En el patio, el aire es activo, el suelo amaneció más duro y es éste, testigo de esta última pena sin embargo elaborada hace tres años cuando vino Iván a mi casa y dijo que nos andaban buscando, pero que actuara normal. “Mañana nos vemos donde ya sabés”, dijo, y no lo volví a ver.
Más allá del patio, afuera, la tierra es más blanda. El hombre de la pala, fue el único activo, el único que siguió cavando cuando se detuvo el tiempo y en un momento más se irá a descansar y estará en casa antes del medio día, pero no el negro…ni yo.
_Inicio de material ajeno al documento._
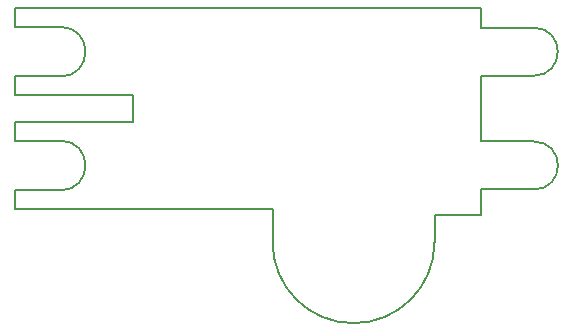
<source format=gko>
G04 #@! TF.FileFunction,Profile,NP*
%FSLAX46Y46*%
G04 Gerber Fmt 4.6, Leading zero omitted, Abs format (unit mm)*
G04 Created by KiCad (PCBNEW 4.0.7-e2-6376~58~ubuntu16.04.1) date Mon Nov  6 13:34:28 2017*
%MOMM*%
%LPD*%
G01*
G04 APERTURE LIST*
%ADD10C,0.100000*%
%ADD11C,0.150000*%
G04 APERTURE END LIST*
D10*
D11*
X144780000Y-100838000D02*
X144780000Y-98026000D01*
X158496000Y-98526000D02*
X162433000Y-98526000D01*
X158496000Y-100838000D02*
X158496000Y-98526000D01*
X144780000Y-100838000D02*
G75*
G03X158496000Y-100838000I6858000J0D01*
G01*
X162433000Y-96368000D02*
X166905000Y-96368000D01*
X162433000Y-98526000D02*
X162433000Y-96368000D01*
X162433000Y-92308000D02*
X166905000Y-92308000D01*
X162433000Y-86731000D02*
X162433000Y-92303000D01*
X166905000Y-86731000D02*
X162433000Y-86731000D01*
X162433000Y-82681000D02*
X166905000Y-82681000D01*
X162433000Y-81026000D02*
X162433000Y-82681000D01*
X166905000Y-86737000D02*
G75*
G03X166905000Y-82681000I0J2028000D01*
G01*
X166905000Y-96378000D02*
G75*
G03X166905000Y-92308000I0J2035000D01*
G01*
X122936000Y-96443000D02*
X126836000Y-96443000D01*
X122936000Y-98026000D02*
X122936000Y-96443000D01*
X122936000Y-92243000D02*
X126836000Y-92243000D01*
X122936000Y-90660000D02*
X122936000Y-92243000D01*
X122936000Y-86806000D02*
X126836000Y-86806000D01*
X122936000Y-88392000D02*
X122936000Y-86806000D01*
X122936000Y-82606000D02*
X126836000Y-82606000D01*
X122936000Y-81026000D02*
X122936000Y-82606000D01*
X126836000Y-86812000D02*
G75*
G03X126836000Y-82606000I0J2103000D01*
G01*
X126836000Y-96443000D02*
G75*
G03X126836000Y-92243000I0J2100000D01*
G01*
X122936000Y-81026000D02*
X162433000Y-81026000D01*
X122936000Y-98026000D02*
X144780000Y-98026000D01*
X132936000Y-90660000D02*
X122936000Y-90660000D01*
X132936000Y-88392000D02*
X132936000Y-90660000D01*
X122936000Y-88392000D02*
X132936000Y-88392000D01*
M02*

</source>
La niebla ha dejado de coquetear con el suelo y se levanta metro y medio de éste en su escalada al cielo. Se perciben los muros por la costumbre de saber que están ahí. Tras ellos, silbos extraños como cánticos lejanos de sirenas, y se vislumbran fantasmas gigantes que se mecen al son de un leve viento. Y en un instante, este conjunto de aves y árboles transformados por la niebla, dejan de ser premoniciones de mal agüero y se convierten en ceremonias de la muerte.
Estando aquí parado siento miedo, un miedo frío, siniestro, diferente al de todas las horas, al de todos los tiempos. Adormitado casi por el éter que fabrica el aire bombeo sangre a todos mis órganos, pero sin respuesta. Una rigidez se apodera de mí, como si fuera una figura de mármol. “Ya comienza el rigor mortis “, pienso. Como puedo, a pesar de estar paralizado, vuelvo la vista hacia el negro, y aunque mueve sus manos y le tiembla el cuerpo, él ya no está…
–Capitán –dice una voz estentórea y fugaz –. Estamos retrasados. Las cinco y doce.
–Entendido –responde alguien impasible pero con seguridad – ¡Atención!
Entonces volteo; tengo la vista al frente pero es igual que tener los ojos cerrados. Funciona únicamente el oído y escucho que alguien dice: “Fuego”. Y en el más minúsculo segundo que conozco, pienso: “Maldito Iván ojalá se lo lleve el diablo negro maricón no tomés del grifo o te vas a parecer a tu hermano hay cigarros los gusanos negro los gusanos padre nuestro de los cielos…”.